Roan and Rain and A Foggy Fate

Miss Janet returned from dropping Kyle off and we loaded in her van for 20 miles of slackpacking. ‘Slackpacking’ is when someone holds most of your gear so you can hike with a light day pack. It was fun to try, and made for my first 20 mile day on the trail and the easiest 20 miles I’ve ever done. Afterwards she drove us to a massive Chinese buffet. I started with a plate of  terrible sushi and for the rest of the meal I could only handle ice cream. 

I traced DG with scissors to make Miss Janet a bear skin rug:

  
The next morning another trail legend showed up: Rob Bird. He played some killer tunes for us on PeaceDawg’s guitar. Like Miss Janet he drives around a big van helping hikers. After lunch we finally escaped the Erwin vortex. PeaceDawg and DanceSmooth comically stopped after only two miles, so I pushed on for 12.

Day 37 was rain and swirling fog. I climbed Roan Mountain and crossed over several wicked-winded balds. 

  
I stopped early at an iconic barn converted into a shelter, though I forgot to get a photo. For some reason about thirty hikers converged on that shelter that night, including Team Mudslide and many others I hadn’t seen in a while. I played a chess game with Flip, a hiker who started at exactly the same time as me. 
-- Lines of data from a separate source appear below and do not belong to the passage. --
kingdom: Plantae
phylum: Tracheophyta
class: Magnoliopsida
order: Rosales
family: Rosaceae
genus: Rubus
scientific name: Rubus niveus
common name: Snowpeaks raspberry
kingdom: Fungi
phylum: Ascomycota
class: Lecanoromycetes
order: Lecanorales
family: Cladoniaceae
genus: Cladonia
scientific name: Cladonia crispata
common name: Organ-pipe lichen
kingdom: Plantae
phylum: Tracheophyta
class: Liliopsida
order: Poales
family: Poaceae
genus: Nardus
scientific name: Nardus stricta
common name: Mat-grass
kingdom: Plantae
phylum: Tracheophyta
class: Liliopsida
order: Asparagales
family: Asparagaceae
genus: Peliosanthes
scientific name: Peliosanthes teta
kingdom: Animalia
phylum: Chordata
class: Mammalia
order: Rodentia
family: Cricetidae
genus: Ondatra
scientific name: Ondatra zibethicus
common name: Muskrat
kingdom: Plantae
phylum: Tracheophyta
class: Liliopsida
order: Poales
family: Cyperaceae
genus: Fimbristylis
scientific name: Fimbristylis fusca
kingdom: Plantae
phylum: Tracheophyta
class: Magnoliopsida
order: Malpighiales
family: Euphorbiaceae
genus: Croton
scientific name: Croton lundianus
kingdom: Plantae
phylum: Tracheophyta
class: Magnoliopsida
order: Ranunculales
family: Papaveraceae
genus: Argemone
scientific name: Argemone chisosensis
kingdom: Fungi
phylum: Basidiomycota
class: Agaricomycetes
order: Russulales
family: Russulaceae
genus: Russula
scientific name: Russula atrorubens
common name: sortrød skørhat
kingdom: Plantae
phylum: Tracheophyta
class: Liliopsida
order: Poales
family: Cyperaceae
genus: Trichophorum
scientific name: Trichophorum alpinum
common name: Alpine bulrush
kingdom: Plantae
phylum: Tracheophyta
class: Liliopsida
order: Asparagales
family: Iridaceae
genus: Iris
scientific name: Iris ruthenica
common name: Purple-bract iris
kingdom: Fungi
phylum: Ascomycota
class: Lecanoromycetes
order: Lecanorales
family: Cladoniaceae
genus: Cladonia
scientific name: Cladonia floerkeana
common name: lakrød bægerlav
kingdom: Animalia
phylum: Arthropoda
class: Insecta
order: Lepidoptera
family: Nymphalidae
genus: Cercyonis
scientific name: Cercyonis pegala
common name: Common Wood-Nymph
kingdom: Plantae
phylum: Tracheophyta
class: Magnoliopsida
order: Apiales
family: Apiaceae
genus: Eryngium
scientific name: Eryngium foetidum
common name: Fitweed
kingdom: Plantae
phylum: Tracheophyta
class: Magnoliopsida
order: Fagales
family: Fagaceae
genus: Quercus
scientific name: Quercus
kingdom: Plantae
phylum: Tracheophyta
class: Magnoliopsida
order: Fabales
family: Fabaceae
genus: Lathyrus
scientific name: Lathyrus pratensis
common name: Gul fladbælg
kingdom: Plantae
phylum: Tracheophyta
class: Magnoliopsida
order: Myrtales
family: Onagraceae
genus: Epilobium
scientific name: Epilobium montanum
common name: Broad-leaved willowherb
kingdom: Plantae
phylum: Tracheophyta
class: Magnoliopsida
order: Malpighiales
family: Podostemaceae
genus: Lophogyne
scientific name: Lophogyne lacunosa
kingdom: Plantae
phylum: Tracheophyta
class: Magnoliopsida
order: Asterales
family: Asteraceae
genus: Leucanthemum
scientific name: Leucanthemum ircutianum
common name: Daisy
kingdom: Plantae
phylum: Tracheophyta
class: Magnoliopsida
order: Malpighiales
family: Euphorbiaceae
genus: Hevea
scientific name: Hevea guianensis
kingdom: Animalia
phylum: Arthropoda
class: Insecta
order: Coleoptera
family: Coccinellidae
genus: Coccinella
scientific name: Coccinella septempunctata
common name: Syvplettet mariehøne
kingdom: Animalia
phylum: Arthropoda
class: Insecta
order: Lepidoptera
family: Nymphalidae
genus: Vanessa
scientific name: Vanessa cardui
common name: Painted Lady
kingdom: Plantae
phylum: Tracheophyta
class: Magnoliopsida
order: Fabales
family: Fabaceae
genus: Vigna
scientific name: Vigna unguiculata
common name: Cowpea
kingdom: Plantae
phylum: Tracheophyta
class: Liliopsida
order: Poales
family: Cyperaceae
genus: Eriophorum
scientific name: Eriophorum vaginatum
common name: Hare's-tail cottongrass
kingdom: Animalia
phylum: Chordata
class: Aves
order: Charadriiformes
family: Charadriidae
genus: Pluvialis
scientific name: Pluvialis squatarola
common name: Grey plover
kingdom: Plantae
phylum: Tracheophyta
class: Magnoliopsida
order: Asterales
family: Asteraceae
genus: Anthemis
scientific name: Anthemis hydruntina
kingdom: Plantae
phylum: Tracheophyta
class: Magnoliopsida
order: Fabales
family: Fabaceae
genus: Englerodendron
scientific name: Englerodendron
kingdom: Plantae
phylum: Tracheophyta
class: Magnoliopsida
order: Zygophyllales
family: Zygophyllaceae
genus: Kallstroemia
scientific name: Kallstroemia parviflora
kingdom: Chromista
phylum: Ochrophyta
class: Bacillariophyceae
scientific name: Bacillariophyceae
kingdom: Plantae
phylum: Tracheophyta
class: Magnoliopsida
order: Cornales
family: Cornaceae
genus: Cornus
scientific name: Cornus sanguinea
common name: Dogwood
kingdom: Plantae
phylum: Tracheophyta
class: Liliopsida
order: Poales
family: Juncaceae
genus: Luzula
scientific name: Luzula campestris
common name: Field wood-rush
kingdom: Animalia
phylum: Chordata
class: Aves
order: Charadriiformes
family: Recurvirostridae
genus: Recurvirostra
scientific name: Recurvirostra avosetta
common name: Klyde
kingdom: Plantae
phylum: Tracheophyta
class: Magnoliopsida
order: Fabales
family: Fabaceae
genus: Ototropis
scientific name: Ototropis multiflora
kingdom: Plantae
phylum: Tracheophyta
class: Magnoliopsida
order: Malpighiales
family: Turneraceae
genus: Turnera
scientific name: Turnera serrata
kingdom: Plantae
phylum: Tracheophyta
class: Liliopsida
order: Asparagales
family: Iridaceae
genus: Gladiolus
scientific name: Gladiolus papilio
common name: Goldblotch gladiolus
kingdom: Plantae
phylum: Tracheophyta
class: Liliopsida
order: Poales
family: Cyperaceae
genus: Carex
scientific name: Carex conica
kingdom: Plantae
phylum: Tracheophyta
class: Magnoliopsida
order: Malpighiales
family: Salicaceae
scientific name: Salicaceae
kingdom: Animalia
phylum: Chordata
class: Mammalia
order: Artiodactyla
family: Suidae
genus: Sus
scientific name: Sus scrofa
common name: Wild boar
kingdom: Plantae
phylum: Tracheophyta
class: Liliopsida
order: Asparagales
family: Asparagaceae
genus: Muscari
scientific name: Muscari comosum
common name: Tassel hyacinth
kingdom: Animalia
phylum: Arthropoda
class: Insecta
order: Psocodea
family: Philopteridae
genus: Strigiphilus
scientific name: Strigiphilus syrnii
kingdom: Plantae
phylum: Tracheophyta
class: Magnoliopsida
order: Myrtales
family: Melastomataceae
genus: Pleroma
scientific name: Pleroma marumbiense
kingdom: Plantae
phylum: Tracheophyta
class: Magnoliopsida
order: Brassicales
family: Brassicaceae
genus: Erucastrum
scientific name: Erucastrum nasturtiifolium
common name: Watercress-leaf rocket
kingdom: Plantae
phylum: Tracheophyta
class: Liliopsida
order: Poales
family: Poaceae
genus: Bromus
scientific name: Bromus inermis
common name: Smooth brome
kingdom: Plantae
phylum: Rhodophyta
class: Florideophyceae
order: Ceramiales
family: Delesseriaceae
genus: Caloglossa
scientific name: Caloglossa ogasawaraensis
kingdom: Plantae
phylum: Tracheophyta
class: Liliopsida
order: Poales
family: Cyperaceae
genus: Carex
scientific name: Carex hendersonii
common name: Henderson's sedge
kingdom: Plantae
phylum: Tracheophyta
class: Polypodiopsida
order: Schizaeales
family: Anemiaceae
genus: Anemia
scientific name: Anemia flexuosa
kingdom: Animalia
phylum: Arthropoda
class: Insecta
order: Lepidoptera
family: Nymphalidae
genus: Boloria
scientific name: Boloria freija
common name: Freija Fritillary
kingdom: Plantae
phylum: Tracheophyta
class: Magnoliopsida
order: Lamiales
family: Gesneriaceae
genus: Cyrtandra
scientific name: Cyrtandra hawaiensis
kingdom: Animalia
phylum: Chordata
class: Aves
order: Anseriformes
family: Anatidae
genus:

The next day was just as nasty. Crossing over open balds the wind pressed the rain straight through my coat. And then it happened. Descending a mud strip I leaned on Fog and it snapped in two. Stunned. Dismayed. After 400 miles my trusty walking stick had failed me. I couldn’t just leave poor Fog in the rain, so I carried it down the mountain for a proper farewell (Scene: blustery, slopmudded, wind-gummed eyes; Beowulf (with passion) “You carried me, Fog, now I’ll carry you!”).

  
A few hours and a couple thousand feet lower the weather cleared up. And what do you know, but I find a bamboo walking stick right in the trail! Turns out the universe was on my side after all.

Fog was cremated in a fire that night, while I crooned out a requiem on my harp.

  
The bamboo carried me through the next day, another rough and rainy one, my toes blistering a bit now, finishing at long last at Kinkora hostel where I got a bed, a shower, and a great game of chess with Cliffhanger.